I recommend LinkedBlockingQueue if you need a blocking, thread-safe queue.

By the way, the LinkedBlockingQueue class is used by Executors.newFixedThreadPool() and Executors.newSingleThreadedExecutor() as a "work queue" for the executor. It is, therefore, used intensively, which keeps the probability of bugs extremely low.

LinkedBlockingQueue Example

The following example shows how to use LinkedBlockingQueue. We create a queue with a capacity of 3. Immediately afterward, we start reading elements from the queue at intervals of three seconds. After 3.5 seconds, we begin writing elements to the queue at intervals of one second each (→ code on GitHub).

public class LinkedBlockingQueueExample {
  private static final long startTime = System.currentTimeMillis();

  public static void main(String[] args) throws InterruptedException {
    BlockingQueue<Integer> queue = new LinkedBlockingQueue<>(3);
    ScheduledExecutorService pool = Executors.newScheduledThreadPool(10);

    // Start reading from the queue immediately, every 3 seconds
    for (int i = 0; i < 10; i++) {
      int delaySeconds = i * 3;
      pool.schedule(() -> dequeue(queue), delaySeconds, TimeUnit.SECONDS);
    }

    // Start writing to the queue after 3.5 seconds (so there are already 2 threads 
    // waiting), every 1 seconds (so that the queue fills faster than it's emptied, 
    // so that we see a full queue soon)
    for (int i = 0; i < 10; i++) {
      int element = i; // Assign to an effectively final variable
      int delayMillis = 3500 + i * 1000;
      pool.schedule(() -> enqueue(queue, element), delayMillis, TimeUnit.MILLISECONDS);
    }

    pool.shutdown();
    pool.awaitTermination(1, TimeUnit.MINUTES);
  }

  private static void enqueue(BlockingQueue<Integer> queue, int element) {
    log("Calling queue.put(%d) (queue = %s)...", element, queue);
    try {
      queue.put(element);
      log("queue.put(%d) returned (queue = %s)", element, queue);
    } catch (InterruptedException e) {
      Thread.currentThread().interrupt();
    }
  }

  private static void dequeue(BlockingQueue<Integer> queue) {
    log("    Calling queue.take() (queue = %s)...", queue);
    try {
      Integer element = queue.take();
      log("    queue.take() returned %d (queue = %s)", element, queue);
    } catch (InterruptedException e) {
      Thread.currentThread().interrupt();
    }
  }

  private static void log(String format, Object... args) {
    System.out.printf(
        Locale.US,
        "[%4.1fs] [%-16s] %s%n",
        (System.currentTimeMillis() - startTime) / 1000.0,
        Thread.currentThread().getName(),
        String.format(format, args));
  }
}Code language: Java (java)

- SUPPLIED INFORMATION:

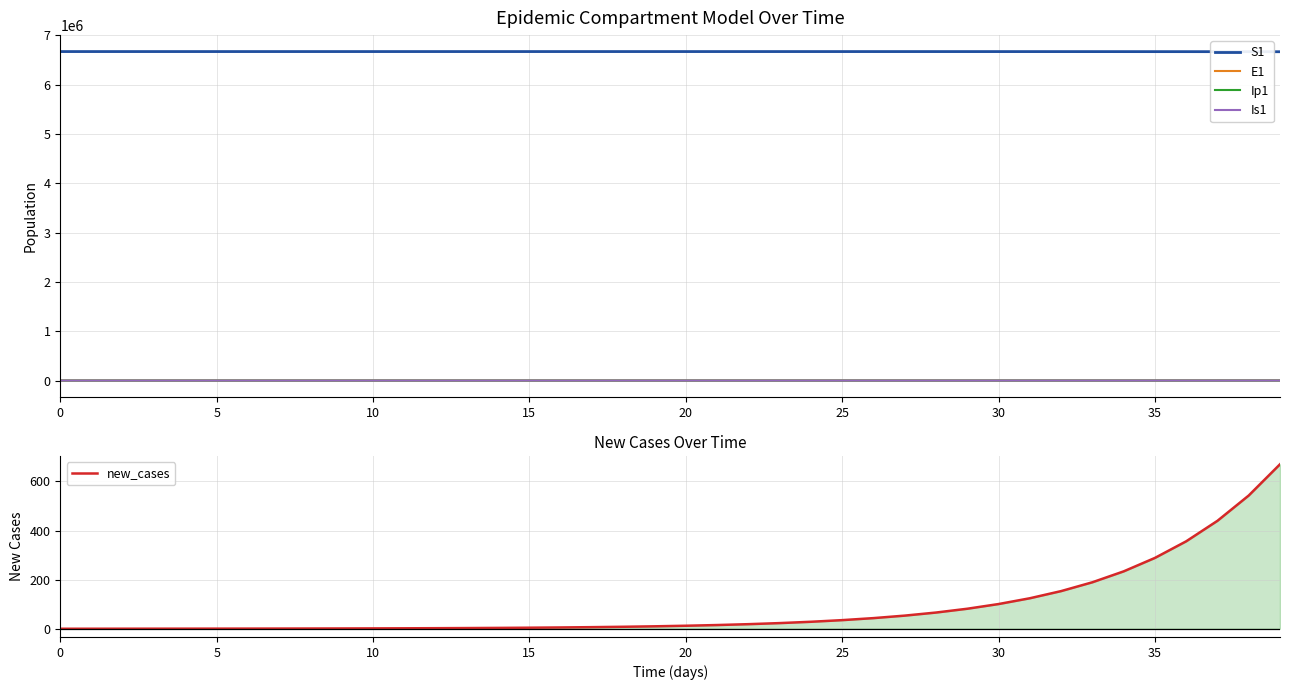

The S1 series shows 4564033.1 at 35. True or false?

False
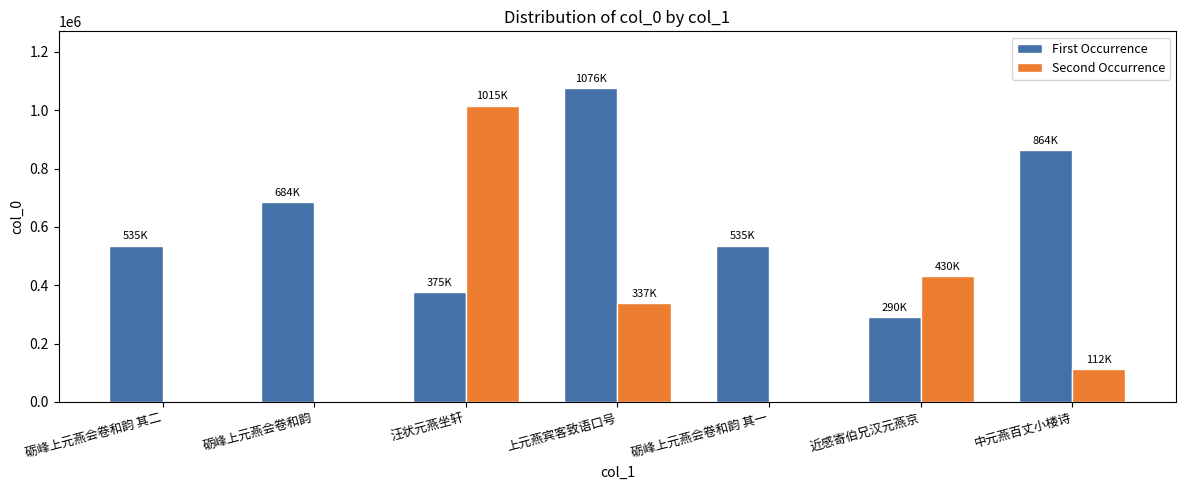

Where is Second Occurrence nearest to the value 507898?

近感寄伯兄汉元燕京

- ASSIGNMENT: Repeat everything in the LinkedBlockingQueue text from "I recommend LinkedBlockingQueue" down to "code on GitHub).". The data has nothing to do with what comes next and can be set aside.

- RESULT OF THIS TASK:
I recommend LinkedBlockingQueue if you need a blocking, thread-safe queue.

By the way, the LinkedBlockingQueue class is used by Executors.newFixedThreadPool() and Executors.newSingleThreadedExecutor() as a "work queue" for the executor. It is, therefore, used intensively, which keeps the probability of bugs extremely low.

LinkedBlockingQueue Example

The following example shows how to use LinkedBlockingQueue. We create a queue with a capacity of 3. Immediately afterward, we start reading elements from the queue at intervals of three seconds. After 3.5 seconds, we begin writing elements to the queue at intervals of one second each (→ code on GitHub).